(Texto de origem):
════════════════

O Estado Recusa Responsabilidades
Uma das grande perguntas que os leitores e a opinião pública fazem aos defensores de direitos humanos, não só em Moçambique é: “porque é que vocês estão sempre contra o Estado?”, ou por outra, “vocês trabalham para a oposição?”.
Essas perguntas são obvias na medida em que, primeiro: o conhecimento dos direitos humanos ainda é escasso, até há juristas que não conseguem distinguir matérias de direitos humanos e de outros direitos que não o sejam; segundo: a militância em direitos humanos é uma actividade basicamente direccionada ao Estado, monitorando, exigindo, contribuindo e muitas vezes litigando contra.
Para quem está fora do contexto, faz a leitura sem as reais premissas e tira conclusões que por si são falsas: “os defensores de direitos humanos são membros da oposição e a sua actividade é para sujar a imagem do governo e desacreditar os seus programas”.
Na verdade, o fim do trabalho em direitos humanos é o ser humano, é o cidadão, é a pessoa, o homem e a mulher que são o primeiro elemento para a existência da sociedade. Garantir suas liberdades, seus direitos fundamentais e a sua protecção contra os eventuais abusos do poder pelos governantes que para atingir fins políticos em alguns momentos extravasam os limites legais.

════════════════

(Material fornecido):
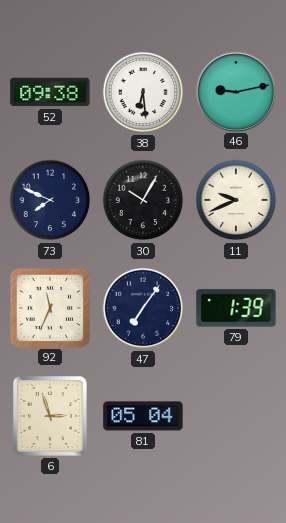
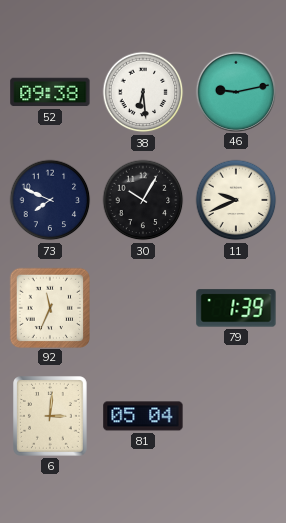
47: 7:06 -> none
6: 2:57 -> 3:01
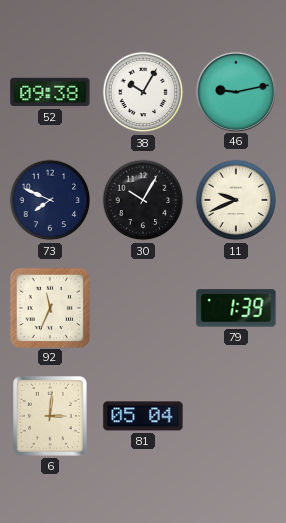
38: 6:29 -> 10:05
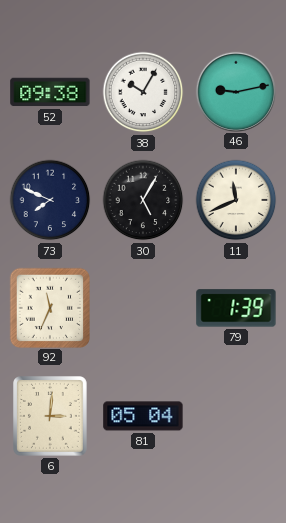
30: 10:05 -> 5:05
11: 9:41 -> 11:41
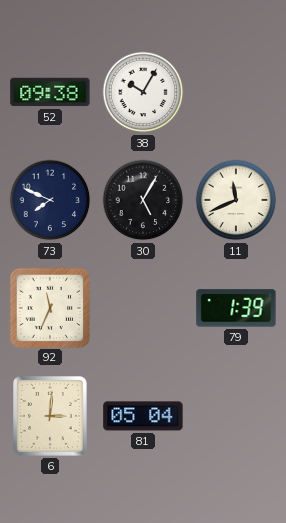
46: 9:13 -> none
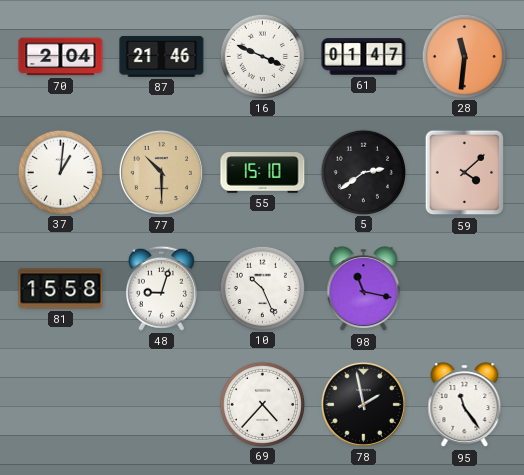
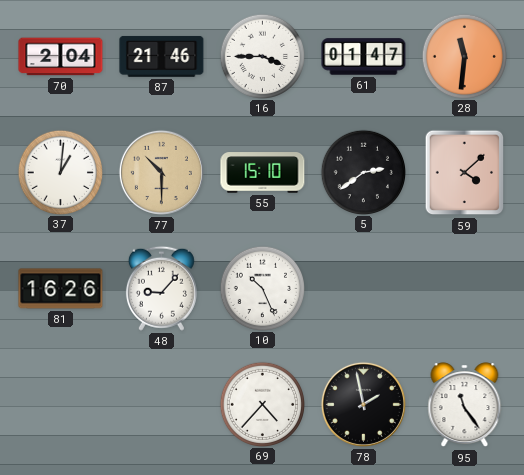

════════════════

(Problemas a resolver):
**a)** Segundo o texto de origem, qual é o fim do trabalho em direitos humanos?
**b)** Transcreva, por favor, todas as entradas do material fornecido, linha por linha e sem alterações, deixando as imagens de fora.

(Respostas dos exercícios):
**a)** O fim do trabalho em direitos humanos é o ser humano: o cidadão, a pessoa, o homem e a mulher.

**b)**
47: 7:06 -> none
6: 2:57 -> 3:01
38: 6:29 -> 10:05
30: 10:05 -> 5:05
11: 9:41 -> 11:41
46: 9:13 -> none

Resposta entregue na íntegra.